My work is a gift, by Alicia Arranz (Nurse, Home Care Team)

News 26 Jul 2022

My work is a gift, by Alicia Arranz (Nurse, Home Care Team)

My work is a gift, by Alicia Arranz (Nurse, Home Care Team)

My name is Alicia, I am a nurse in one of Cudeca Foundation's home care teams. My personal trajectory in Cudeca is 15 years old this year. Currently, my working area is Alhaurín de la Torre, Churriana and Cártama.

My typical working day is as follows:

  • Once I arrive at the centre in the mornings, I check if there have been any calls from my patients the previous afternoon.
  • If so, I assess their needs and make case management telephone calls.
  • Afterwards, I enjoy breakfast with my colleagues - a bit of humour is never lacking.
  • After breakfast, I go out with my medical partner to visit patients: these visits are usually scheduled the day before. In between visits (and the return to the centre) we make follow-up calls to other patients, calls to bereaved family members, schedule the next day's visits, and make management calls with primary and specialised healthcare professionals.
  • Back at the centre it is time to record all the interventions performed that day.

On a day-to-day basis, I enjoy my work, I feel privileged to have the possibility to care in a special way, as we do at Cudeca. Being able to have the time and skills to care for people in all their dimensions is one of the things I like most about my job. I experience as a gift the fact that patients and their families open the doors of their homes, their intimacy and their lives to us.

Dataset entries:

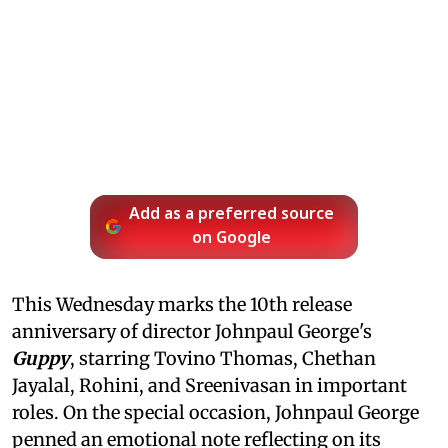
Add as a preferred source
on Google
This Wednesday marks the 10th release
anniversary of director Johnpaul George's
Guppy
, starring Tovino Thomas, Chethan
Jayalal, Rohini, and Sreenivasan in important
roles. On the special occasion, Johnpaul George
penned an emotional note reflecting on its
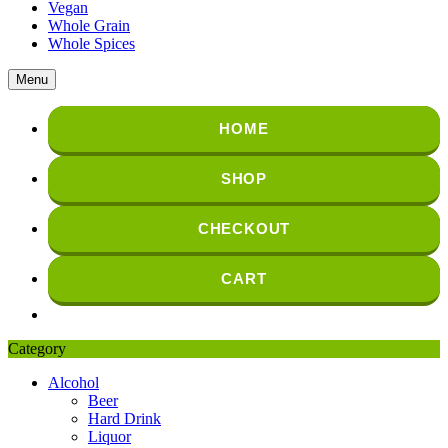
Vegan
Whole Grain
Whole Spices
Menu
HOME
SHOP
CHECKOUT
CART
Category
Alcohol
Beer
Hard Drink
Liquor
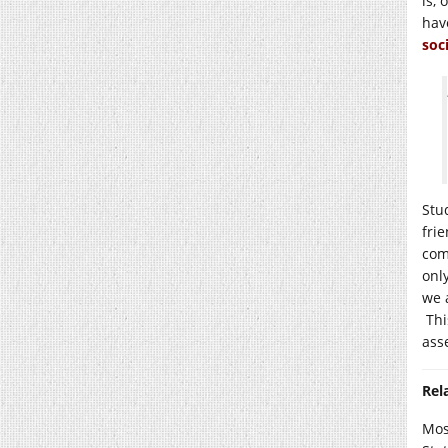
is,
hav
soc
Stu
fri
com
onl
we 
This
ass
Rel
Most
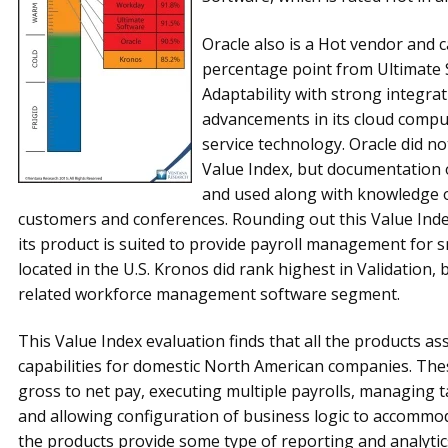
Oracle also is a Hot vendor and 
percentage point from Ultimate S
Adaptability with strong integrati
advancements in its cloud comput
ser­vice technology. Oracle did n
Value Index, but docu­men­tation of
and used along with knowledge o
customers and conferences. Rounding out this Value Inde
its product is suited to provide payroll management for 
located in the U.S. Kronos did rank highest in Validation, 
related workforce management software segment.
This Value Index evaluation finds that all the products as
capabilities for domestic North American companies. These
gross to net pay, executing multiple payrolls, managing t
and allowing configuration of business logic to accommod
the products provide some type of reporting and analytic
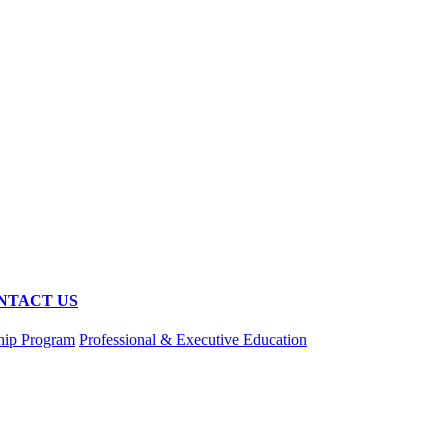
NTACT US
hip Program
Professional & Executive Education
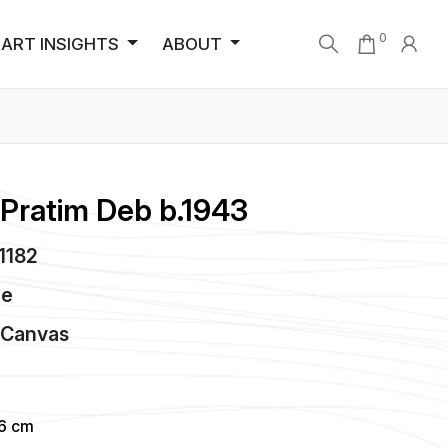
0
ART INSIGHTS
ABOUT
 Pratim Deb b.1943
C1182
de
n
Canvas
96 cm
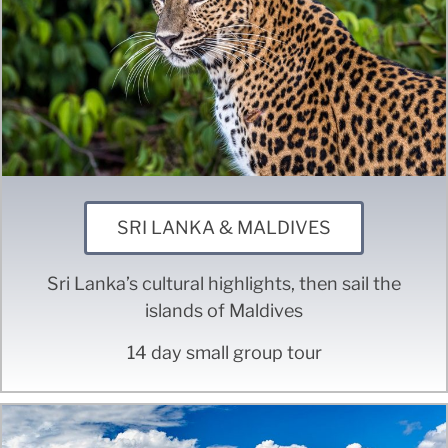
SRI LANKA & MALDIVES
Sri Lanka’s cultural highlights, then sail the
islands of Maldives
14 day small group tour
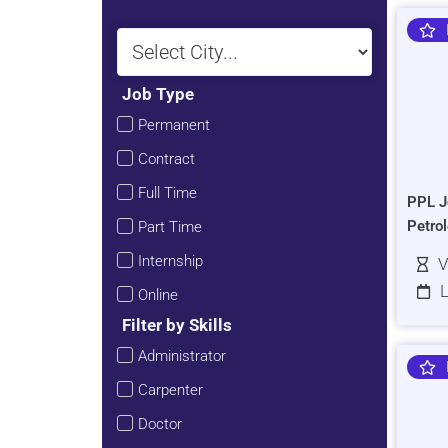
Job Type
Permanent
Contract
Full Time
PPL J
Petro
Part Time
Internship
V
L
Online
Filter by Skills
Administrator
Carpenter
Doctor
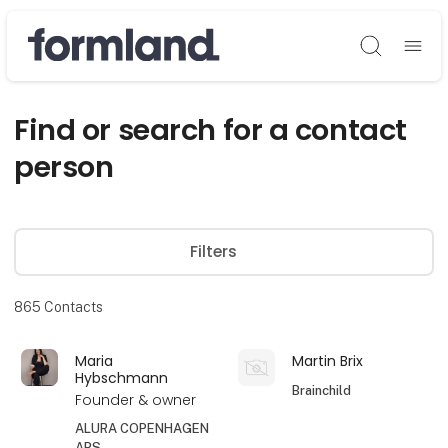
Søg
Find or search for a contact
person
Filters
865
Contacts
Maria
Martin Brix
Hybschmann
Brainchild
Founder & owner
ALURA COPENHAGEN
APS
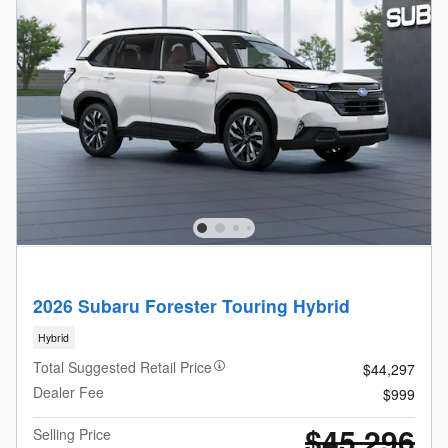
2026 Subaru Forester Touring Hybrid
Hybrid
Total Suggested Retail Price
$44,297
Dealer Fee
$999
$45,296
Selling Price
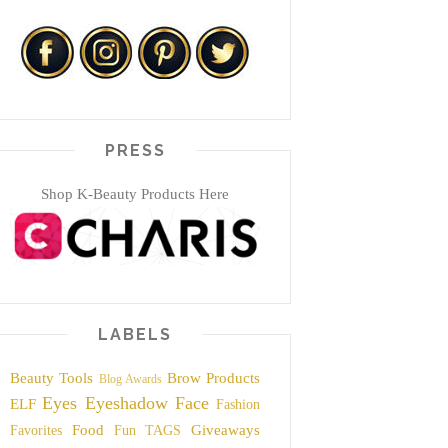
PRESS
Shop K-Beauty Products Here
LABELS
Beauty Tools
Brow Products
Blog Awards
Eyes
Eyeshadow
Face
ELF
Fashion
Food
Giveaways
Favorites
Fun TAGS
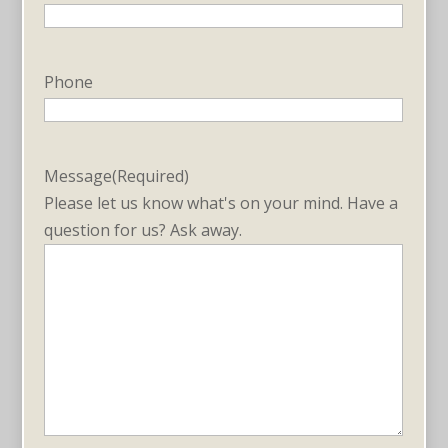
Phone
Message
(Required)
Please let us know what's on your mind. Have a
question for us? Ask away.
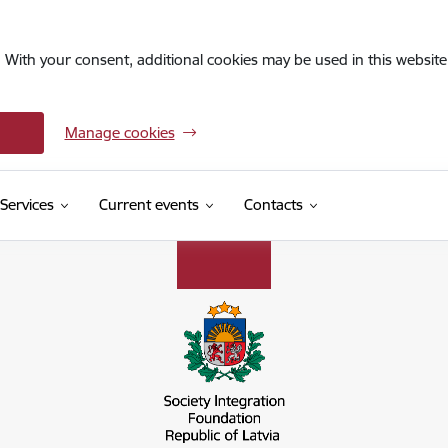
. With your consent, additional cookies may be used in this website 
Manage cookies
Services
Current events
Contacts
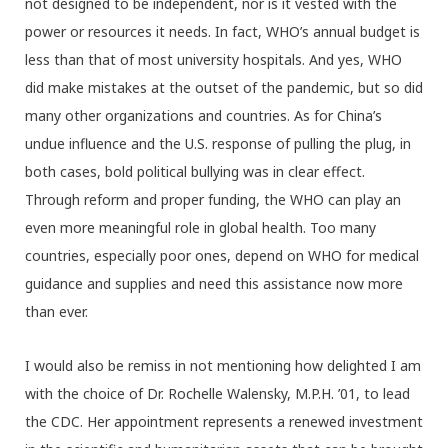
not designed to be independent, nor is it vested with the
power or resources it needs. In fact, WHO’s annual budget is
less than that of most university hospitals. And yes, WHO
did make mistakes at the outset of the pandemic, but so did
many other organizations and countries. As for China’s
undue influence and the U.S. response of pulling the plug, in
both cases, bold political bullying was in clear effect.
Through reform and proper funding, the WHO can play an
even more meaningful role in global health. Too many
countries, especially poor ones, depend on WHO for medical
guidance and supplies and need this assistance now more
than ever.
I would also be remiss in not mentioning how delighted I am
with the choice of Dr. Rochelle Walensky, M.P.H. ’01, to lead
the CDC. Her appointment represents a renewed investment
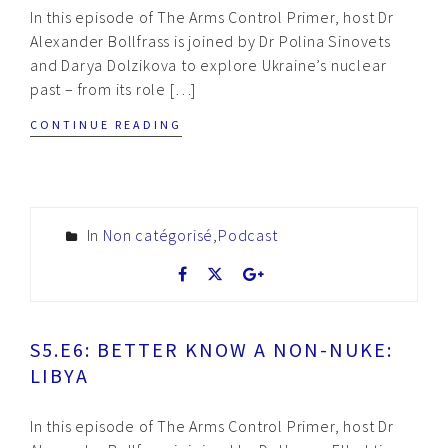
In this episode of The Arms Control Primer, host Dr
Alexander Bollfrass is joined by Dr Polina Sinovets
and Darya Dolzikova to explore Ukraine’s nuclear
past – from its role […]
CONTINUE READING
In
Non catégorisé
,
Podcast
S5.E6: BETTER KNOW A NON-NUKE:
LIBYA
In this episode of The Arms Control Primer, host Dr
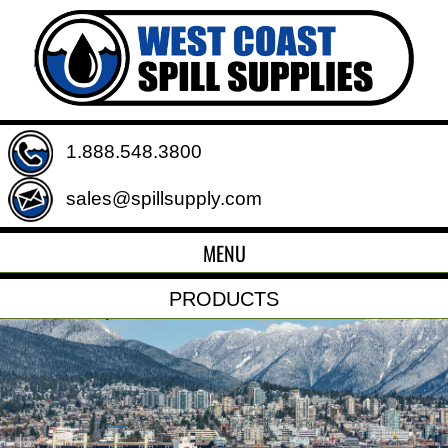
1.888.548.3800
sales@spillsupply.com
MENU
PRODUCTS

## Brief A
Using the home care nurse's account above, say whether each statement agrees with it: (i) visits to patients are usually set up the day before; (ii) breakfast comes before checking for calls from patients; (iii) Churriana is part of the working area. Answer yes or no for each and quote the words that decide it.
## Brief B
List every place the home care nurse's account names as part of the current working area.
## Brief C
Continue the home care nurse's account from its last sentence.

## Task response A
(i) Yes: "these visits are usually scheduled the day before"
(ii) No: "Once I arrive at the centre in the mornings, I check if there have been any calls from my patients the previous afternoon." followed later by "Afterwards, I enjoy breakfast with my colleagues"
(iii) Yes: "Currently, my working area is Alhaurín de la Torre, Churriana and Cártama."

## Task response B
Alhaurín de la Torre, Churriana, Cártama

## Task response C
In our relationship with patients and their families, the helping relationship, i.e. the communicative relationship and the appropriate emotional support in such complicated circumstances as the end of life, is of great importance. For this reason, training in communication and psychological skills is essential in this area of healthcare.

 

 

But it is not only professional skills that are important in this work; a sense of direction and driving skills are also very important. Fortunately, nowadays GPS is of great help, but even so, it is often necessary to follow the directions of family members to isolated houses. Places where an ambulance could not reach, we, with Cudeca's utility cars, manage to cross dry riverbeds, unpaved lanes, cross roads full of dogs or goats, get lost, go back..... Enjoying, of course, the magnificent landscapes of Malaga.

And, sometimes, why not! enjoying the moment, even for a long time, while we wait for the crane to arrive.... Because among so many lanes, so much rain, so many hills... we've burnt the clutch!